# Rehandling a knife



## Molokai (Dec 7, 2014)

@Strider gave me this knife to rehandle, this is it so far... Its a gift for mutual friend.





here is the original, doesnt have shaped handle, so i removed it and shape the handle on grinder. 



 

and here is the finished knife, convex grind and hand sanded to 800 satin finish. 



 

I tried to fix the imperfections but lets just say that i am 96.7 % satisfied. 
More photos coming in a few days, shaping the handle etc... Friend wants olive wood

Reactions: Like 5 | Thank You! 1 | Way Cool 2


----------



## Kevin (Dec 7, 2014)

You already made a big improvement on the shape of that handle. The blade itself has a really nice shape to it. Looking forward to the outcome I know it'l be another sexy Octopus . . . . .

Reactions: Thank You! 1 | Agree 2


----------



## NYWoodturner (Dec 7, 2014)

What he said - much improved already. I can't wait to see what you do with the handle.

Reactions: Thank You! 1 | Agree 1


----------



## Molokai (Dec 8, 2014)

Kevin said:


> You already made a big improvement on the shape of that handle. The blade itself has a really nice shape to it. Looking forward to the outcome I know it'l be another sexy Octopus . . . . .


I think i will not put octopus because Loris made the knife...


----------



## Strider (Dec 8, 2014)

════════════════════

REQUIRED TASK => Could you write what comes next in the knife-rehandling forum thread above, starting right after its last line?

DATA =>

════════════════════

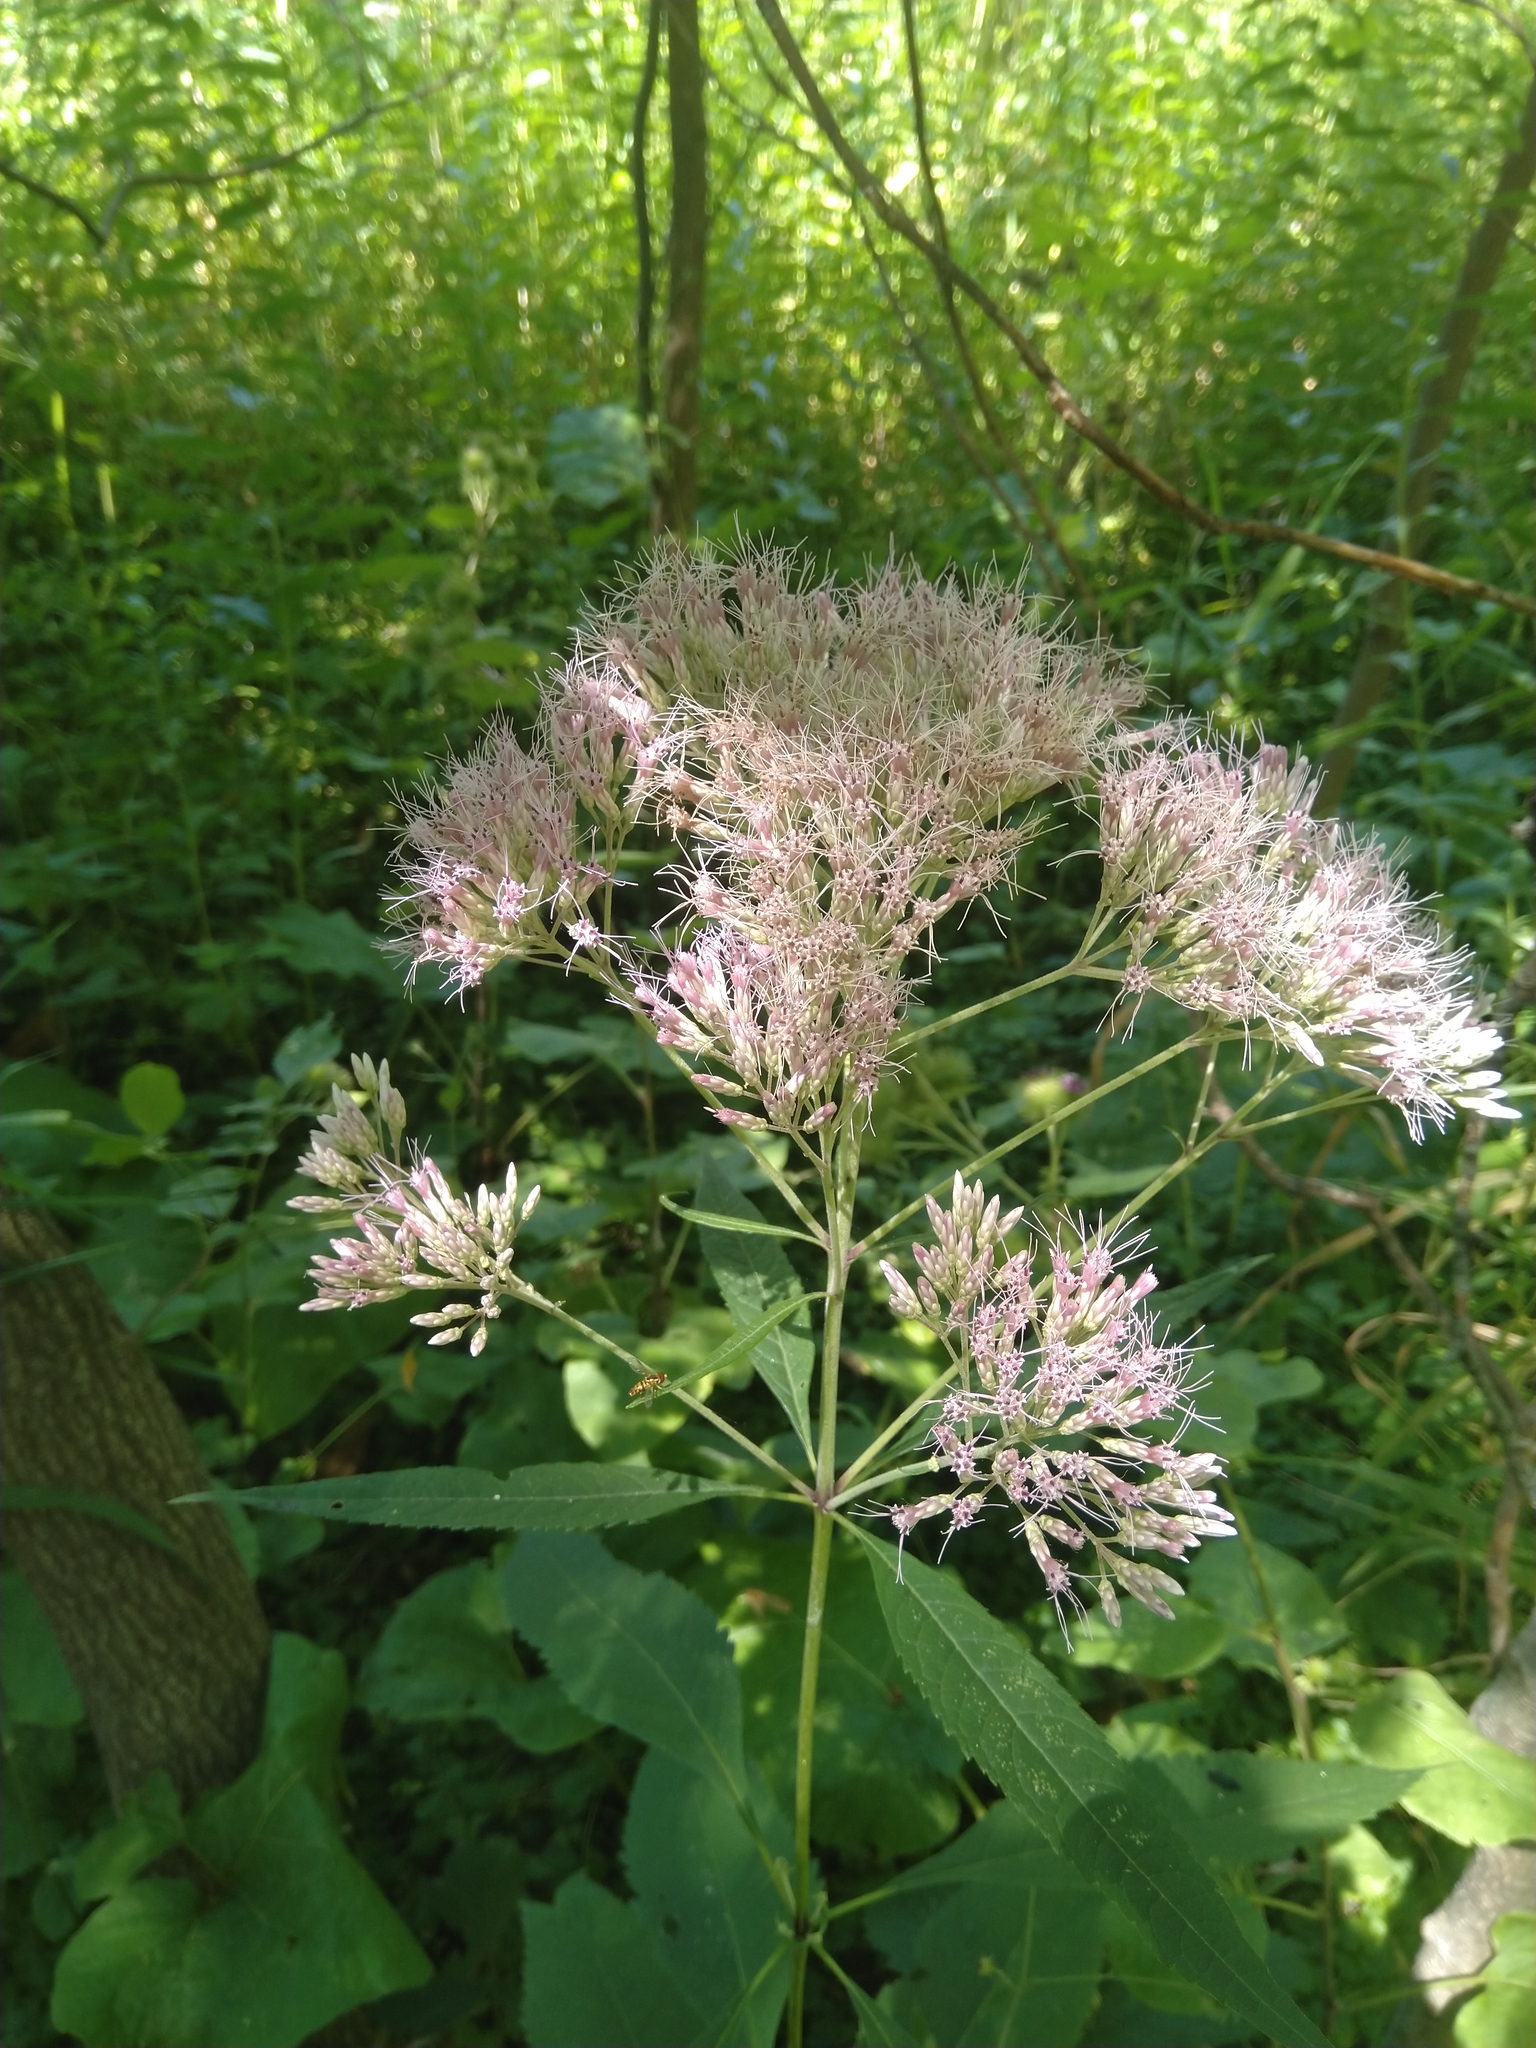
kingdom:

════════════════════

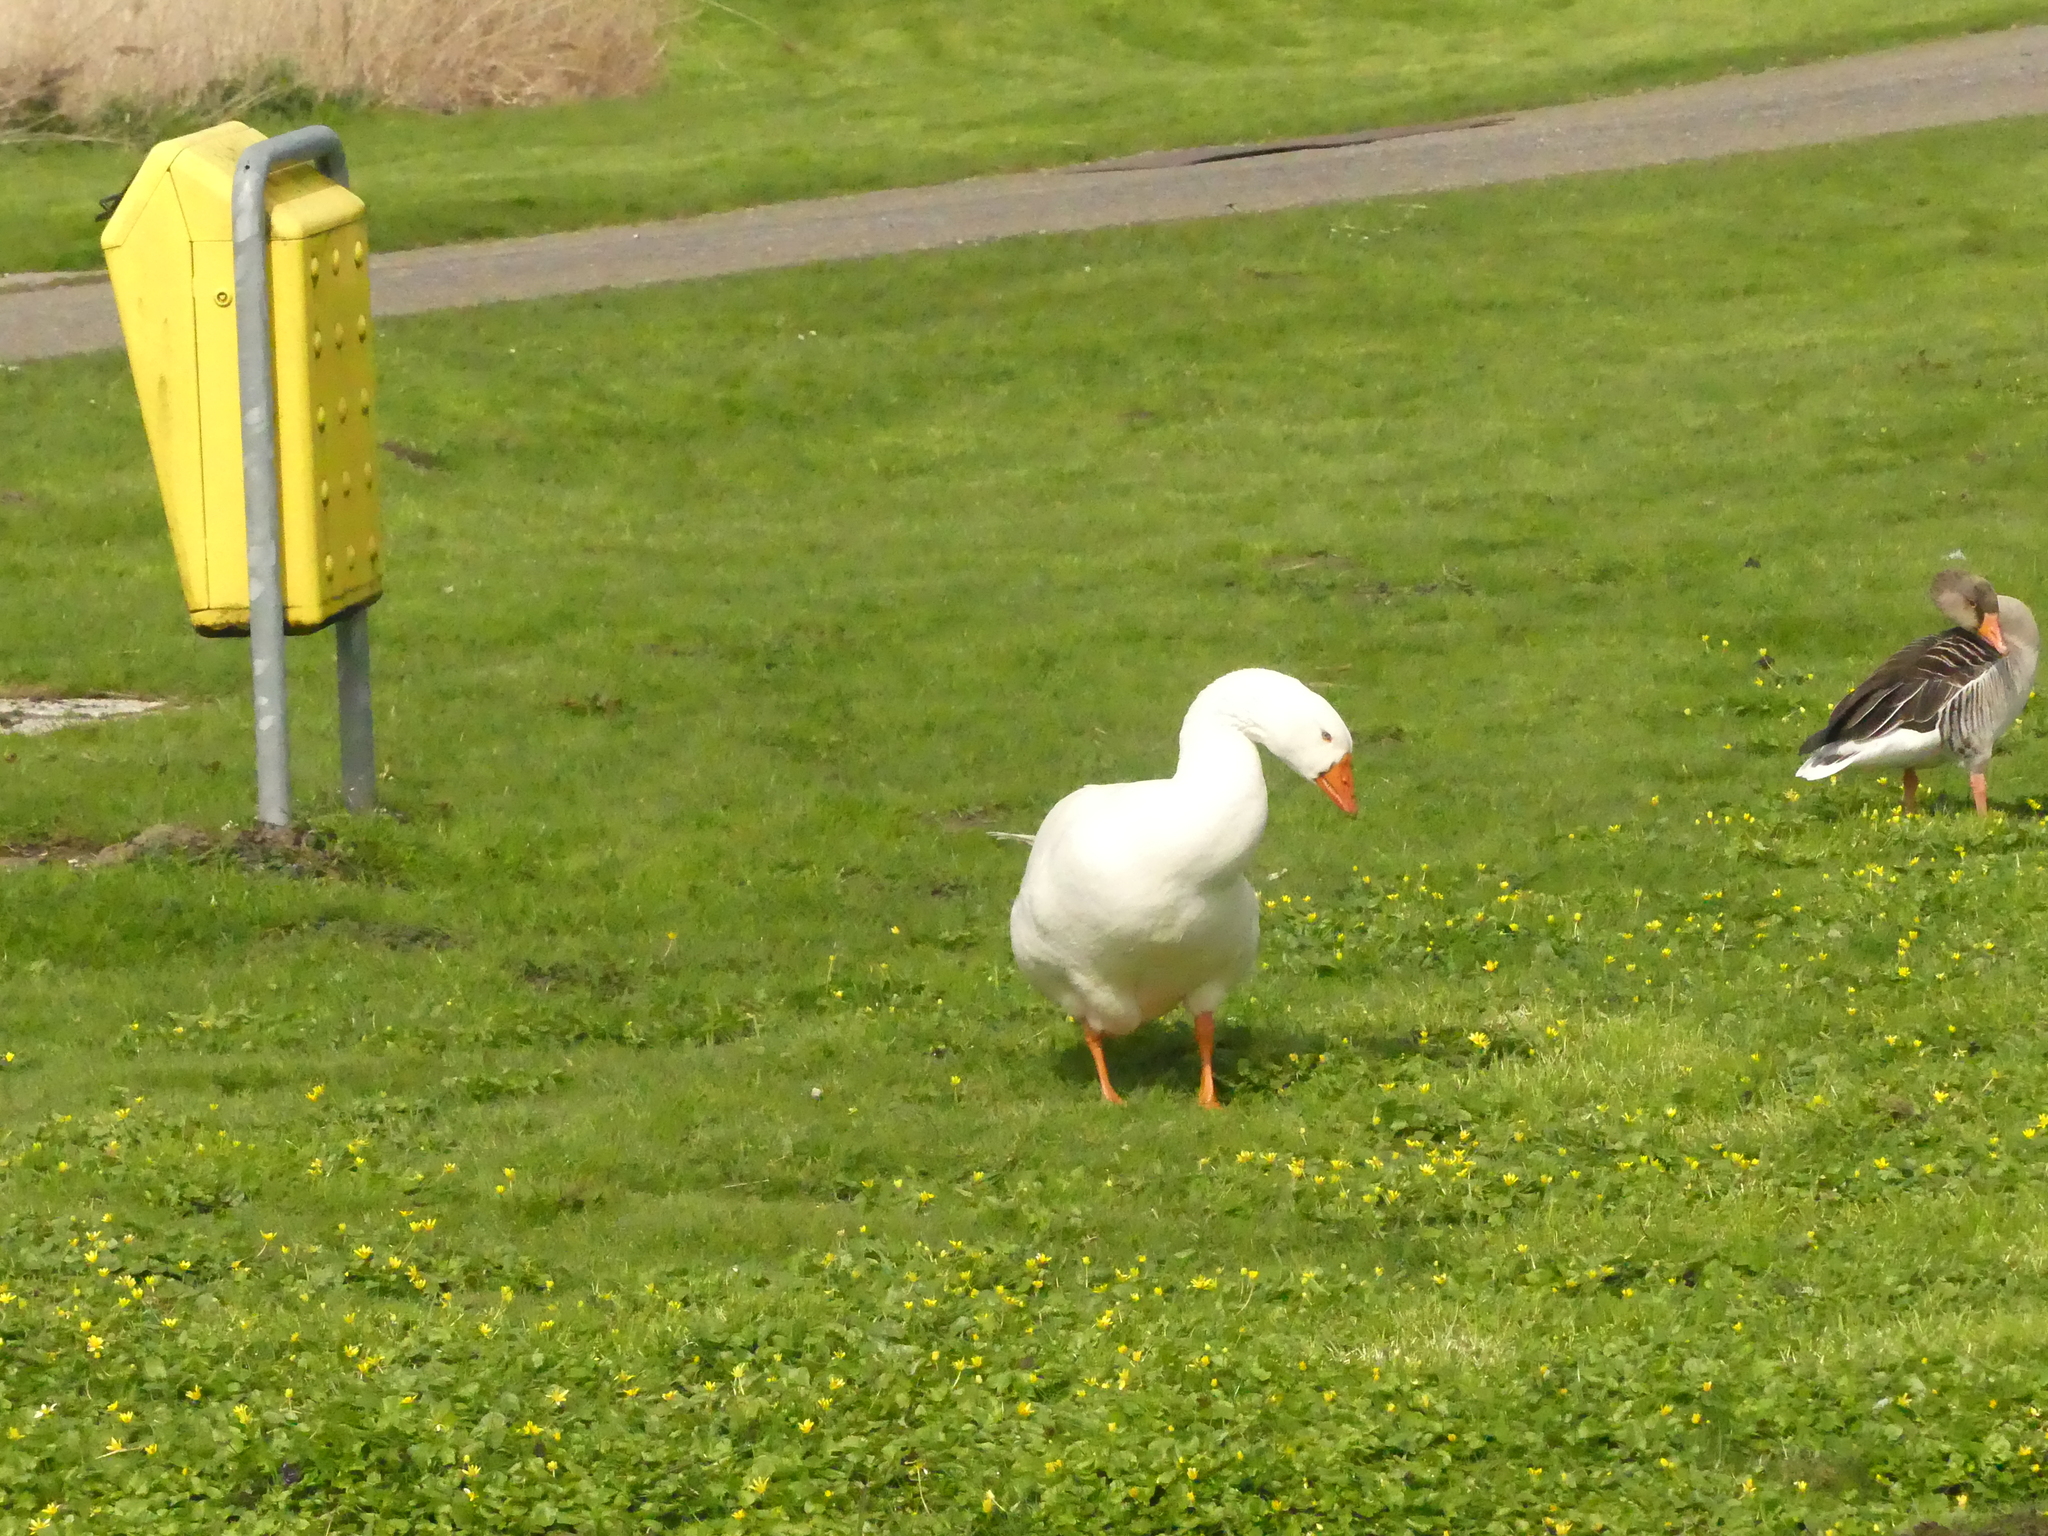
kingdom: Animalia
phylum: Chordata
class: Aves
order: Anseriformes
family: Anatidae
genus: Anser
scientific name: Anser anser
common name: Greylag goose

════════════════════

TASK OUTPUT =>
I wasn't really keen on rehandling it, doing the HT all over again etc etc. Tom is far better in this part, so why not leave it to him. Our mutual friend is a hunter and loves these swept back drop point style knives...This one is a copy of the Fallkniven PHK hunting knife. My goal was to make an improved replica, but the customer wanted the identical piece. So Basically I drew the outlines on my screen and did some math regarding the dimensions. I would have turned it into a hidden tang knife, but the holes were already drilled so that was off. Tome exceeded himself, I say. Can't wait the end result!

Oh, and, thank you guys, the shape is really sweet!


----------



## Molokai (Jan 1, 2015)

Here are some more photos.

making a paper template


 

olive stump for handles, scribed the outlines, ready to cut on scroll saw


 

ready to drill the holes, one side drilled before. @Strider used some pin size which i dont have so i had to used his pins.
i use double sided tape to fix the wood when drilling. 


 

now i checked for everything. Outlined the wood once more, precise. Then i scroll saw it once more, so i dont have to remove much wood later. Why waste belt when you have a scroll saw. Extra careful when scroll sawing !


 

all the parts ready for gluing

Reactions: Like 2


----------



## Molokai (Jan 1, 2015)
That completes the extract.